The chapter 2 of the University Education Commission headed by Dr S Radhakrishnan said: “Universities as the Organs of Civilization... he indeed must be blind who does not see that. Mighty as are the political changes, far deeper are the fundamental questions which will be decided by what happens in the universities. Everything is being brought to the test of reason, venerable theologies, ancient political institutions, time-honoured social arrangements, a thousand things which a generation ago looked as fixed as the hills.”

Dr D S Kothari Commission said: “The function of the university is not only to preserve, disseminate and advance knowledge but also to furnish intellectual leadership and moral tone to society. The mushrooming of private universities has a potential to commodify the higher education making the universities bereft of their fundamental values.”

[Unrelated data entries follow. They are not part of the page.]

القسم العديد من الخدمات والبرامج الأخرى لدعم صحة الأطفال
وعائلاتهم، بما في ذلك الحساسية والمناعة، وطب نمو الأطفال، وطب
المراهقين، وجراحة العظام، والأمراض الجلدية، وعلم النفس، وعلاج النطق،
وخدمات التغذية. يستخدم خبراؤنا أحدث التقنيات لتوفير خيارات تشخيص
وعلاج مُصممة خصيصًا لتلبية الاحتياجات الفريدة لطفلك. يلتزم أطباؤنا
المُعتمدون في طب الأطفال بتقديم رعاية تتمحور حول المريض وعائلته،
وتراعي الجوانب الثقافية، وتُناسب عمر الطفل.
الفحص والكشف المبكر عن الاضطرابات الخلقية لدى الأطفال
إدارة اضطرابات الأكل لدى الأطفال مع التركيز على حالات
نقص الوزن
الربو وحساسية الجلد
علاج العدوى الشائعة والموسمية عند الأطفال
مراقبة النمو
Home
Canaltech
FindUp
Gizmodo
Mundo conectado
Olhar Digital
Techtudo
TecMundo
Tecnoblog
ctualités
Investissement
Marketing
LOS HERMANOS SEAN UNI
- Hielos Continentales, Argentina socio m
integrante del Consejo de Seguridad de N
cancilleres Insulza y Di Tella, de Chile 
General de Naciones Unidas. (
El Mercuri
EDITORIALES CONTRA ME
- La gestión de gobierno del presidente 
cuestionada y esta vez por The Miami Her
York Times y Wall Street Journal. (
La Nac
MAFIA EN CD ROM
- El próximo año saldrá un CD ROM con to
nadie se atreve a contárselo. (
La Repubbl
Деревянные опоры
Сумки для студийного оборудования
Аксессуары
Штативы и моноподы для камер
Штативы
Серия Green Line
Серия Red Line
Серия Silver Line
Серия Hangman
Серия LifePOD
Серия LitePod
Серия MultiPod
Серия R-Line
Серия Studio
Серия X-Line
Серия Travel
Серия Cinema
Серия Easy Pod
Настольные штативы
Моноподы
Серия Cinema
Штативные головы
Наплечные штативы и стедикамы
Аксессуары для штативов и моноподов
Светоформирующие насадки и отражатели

The proliferation of institutions does not mean elevation of standards. The market mania can create teaching shops detrimental to the standards of higher education. However, market phobia can deprive the society of quality private initiative. Therefore, indiscriminate entry of private players in university education should be discouraged. As the Supreme Court said in Osmania University Teachers Association vs. State of Andhra Pradesh, 1987, standards for higher education are of great importance to national progress.

India ranks among the countries with relatively lower Gross Enrollment Ratio (GER) in higher education and low per capita spending on this sector even when compared to countries like Malaysia or Brazil. Hence, the imperative for private participation in higher education. A summary rejection of private universities is not feasible. But, besides quality, concerns of equity in access, emphasis on only market-driven courses at the expense of other less lucrative branches of knowledge etc. need to be addressed.